| Article |
·····

Dortmund coach Thomas Tuchel was unhappy at the lack of consultation, saying: ‘We were informed by text message that UEFA was making this decision, a decision made in Switzerland that concerns us directly. We will not forget it, it is a very bad feeling.

A few minutes after this attack, the only question asked was, ‘‘Are you ready to play?’’ — as if we had thrown a beer on our coach.

‘At that time, we did not know the reasons for this attack. There is a feeling of helplessness. The date was imposed on us. I wanted more time, a few more days. It is important to have a chance to realise our dream and the team was not at top concentration.

‘UEFA are eager to continue playing, but we still want to be competitive. The team did not feel in the mood for such a game.’

Dortmund midfielder Nuri Sahin said: ‘Until I was on the pitch in the second half I did not think about football, to be honest.’

Defender Sokratis Papastathopoulos said he felt treated like an animal by UEFA.

‘I am happy first that I am alive,’ Sokratis told ESPN FC. ‘It was the most difficult day that I have lived in my life and I hope that nobody else has to live this day. UEFA have to understand that we are not animals.

·····

| Excerpted records |
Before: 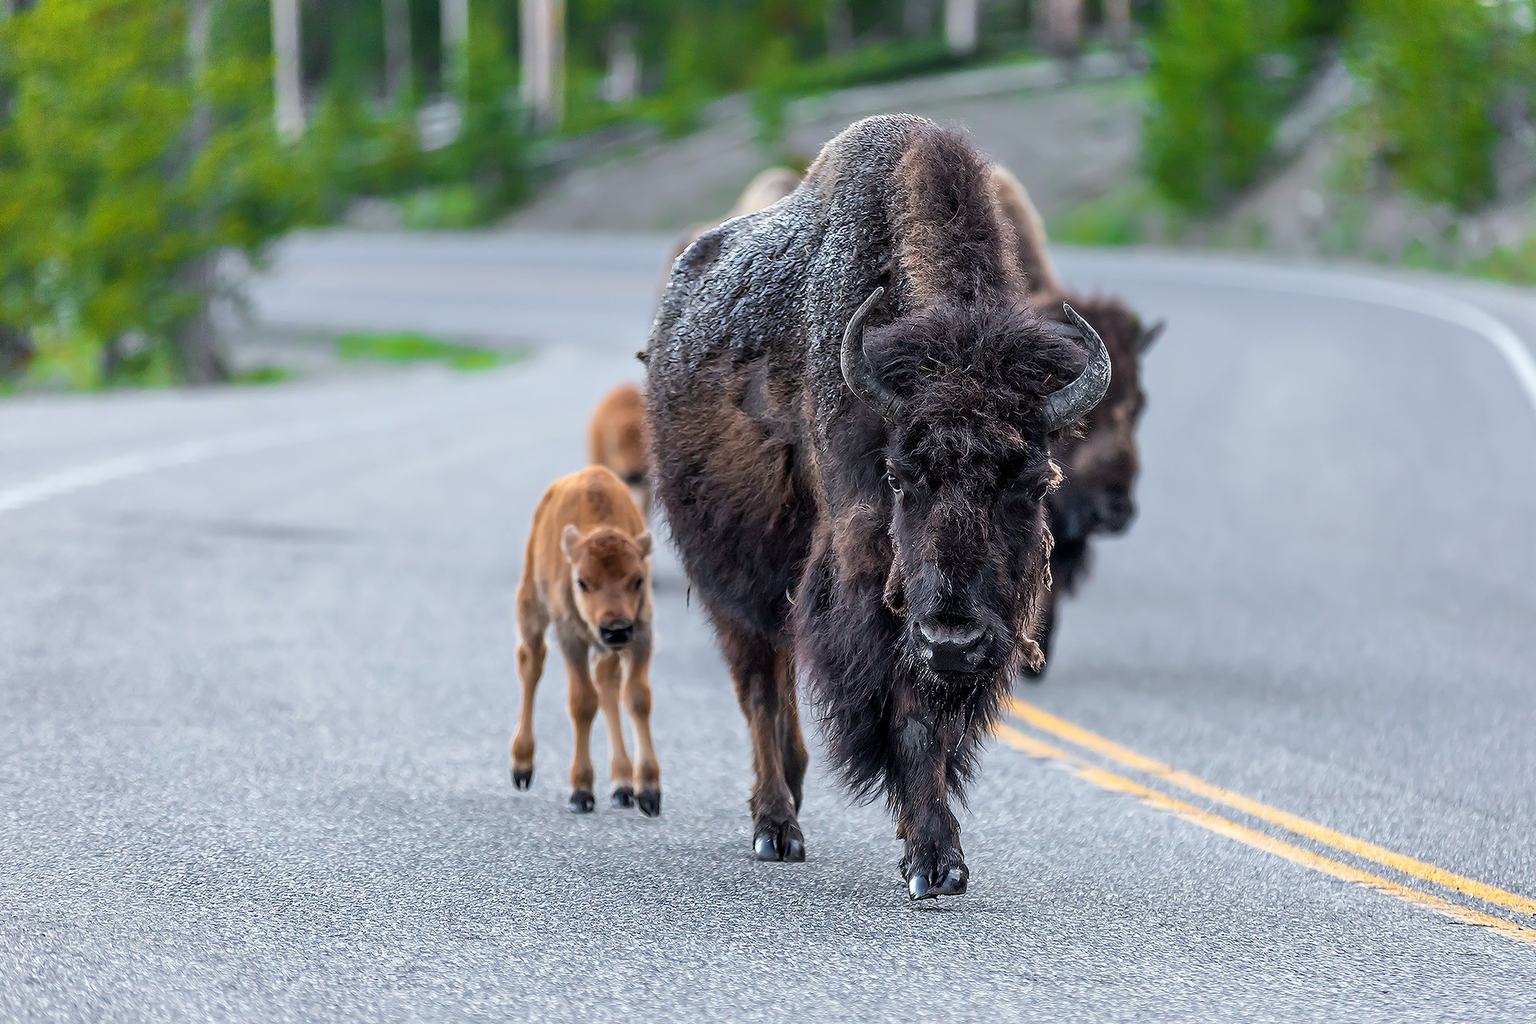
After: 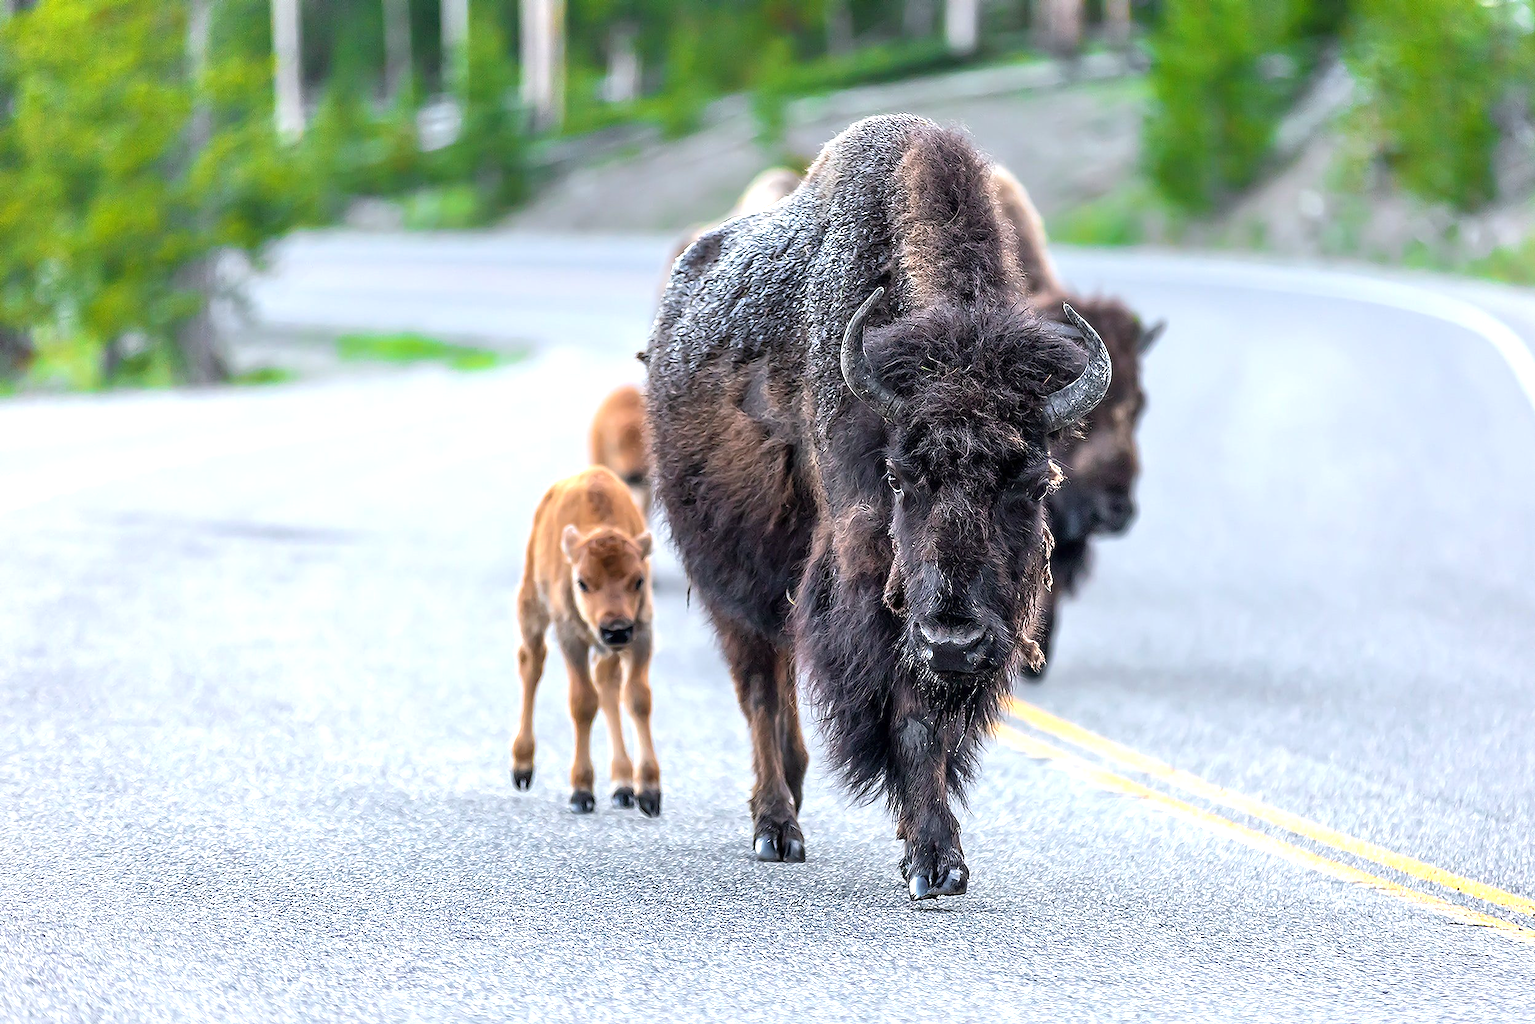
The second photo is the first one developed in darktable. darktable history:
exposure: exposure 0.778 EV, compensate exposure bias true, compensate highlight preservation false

·····

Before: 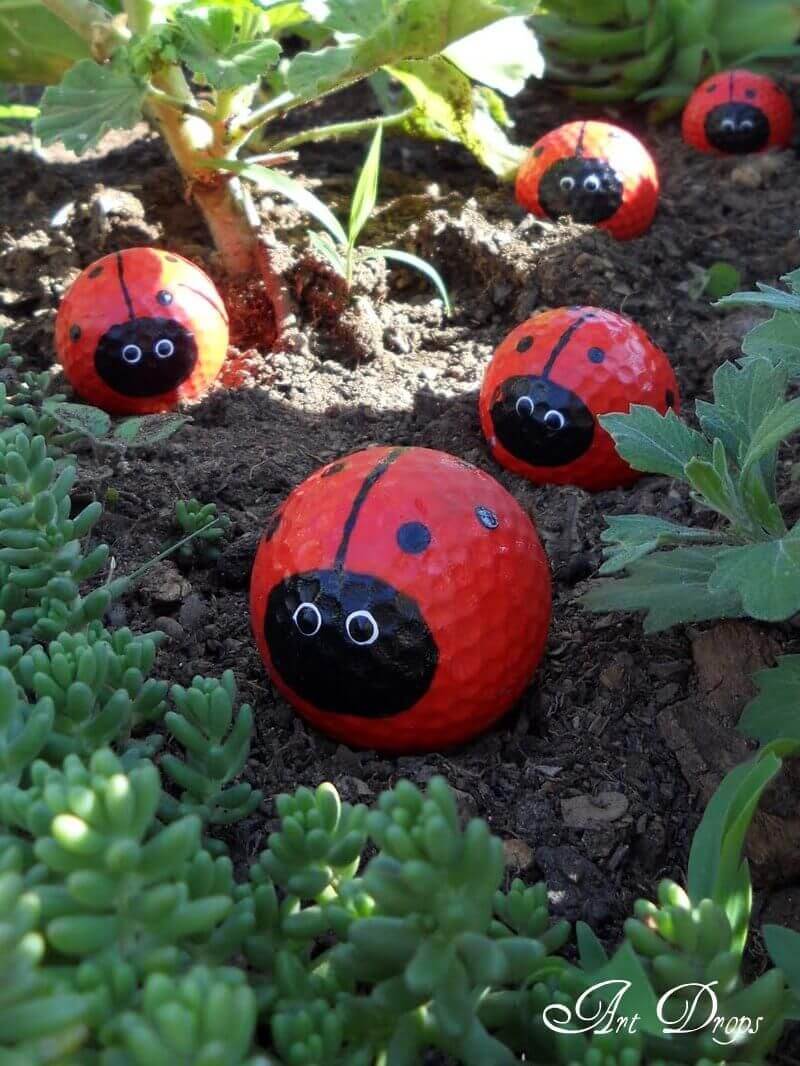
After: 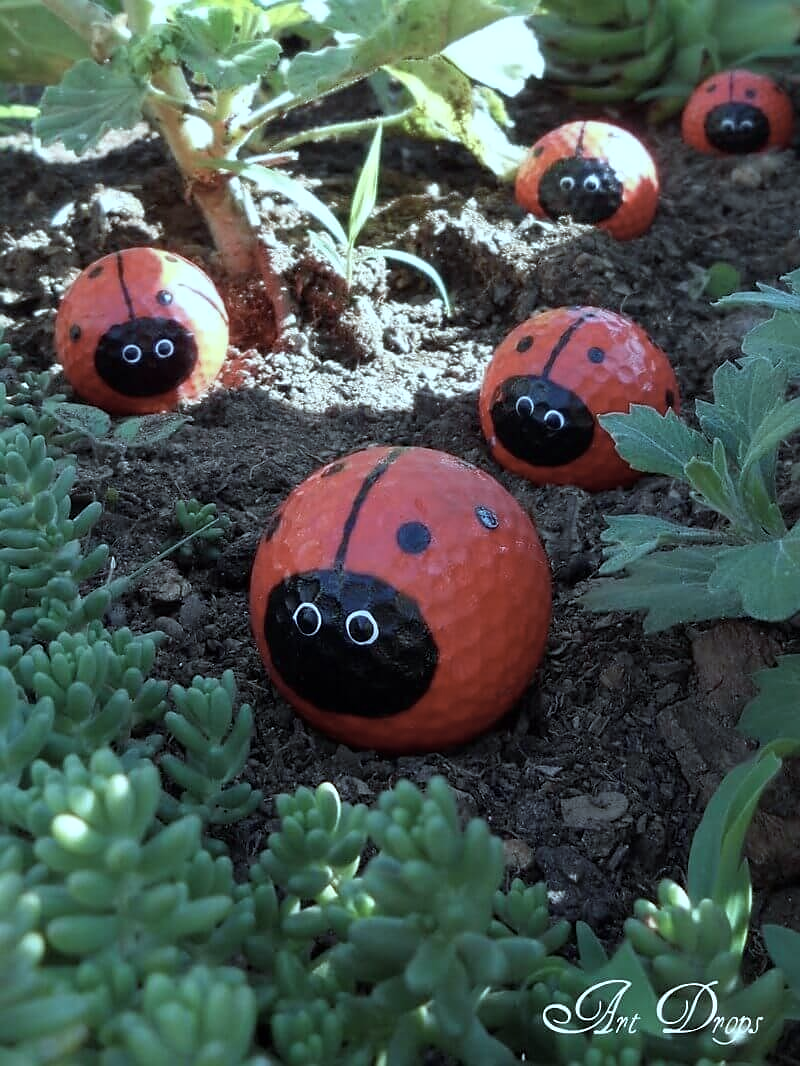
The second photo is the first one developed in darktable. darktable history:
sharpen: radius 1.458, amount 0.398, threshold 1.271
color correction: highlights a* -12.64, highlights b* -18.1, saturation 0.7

·····

| What you will do |
**a)** Copy, word for word, the part of the Dortmund article above that begins with the words containing "Dortmund coach Thomas" and ends with "at top concentration.".
**b)** According to the Dortmund article above, how was the team informed of UEFA's decision?

| Full answers |
**a)**
Dortmund coach Thomas Tuchel was unhappy at the lack of consultation, saying: ‘We were informed by text message that UEFA was making this decision, a decision made in Switzerland that concerns us directly. We will not forget it, it is a very bad feeling.

A few minutes after this attack, the only question asked was, ‘‘Are you ready to play?’’ — as if we had thrown a beer on our coach.

‘At that time, we did not know the reasons for this attack. There is a feeling of helplessness. The date was imposed on us. I wanted more time, a few more days. It is important to have a chance to realise our dream and the team was not at top concentration.

**b)** By text message.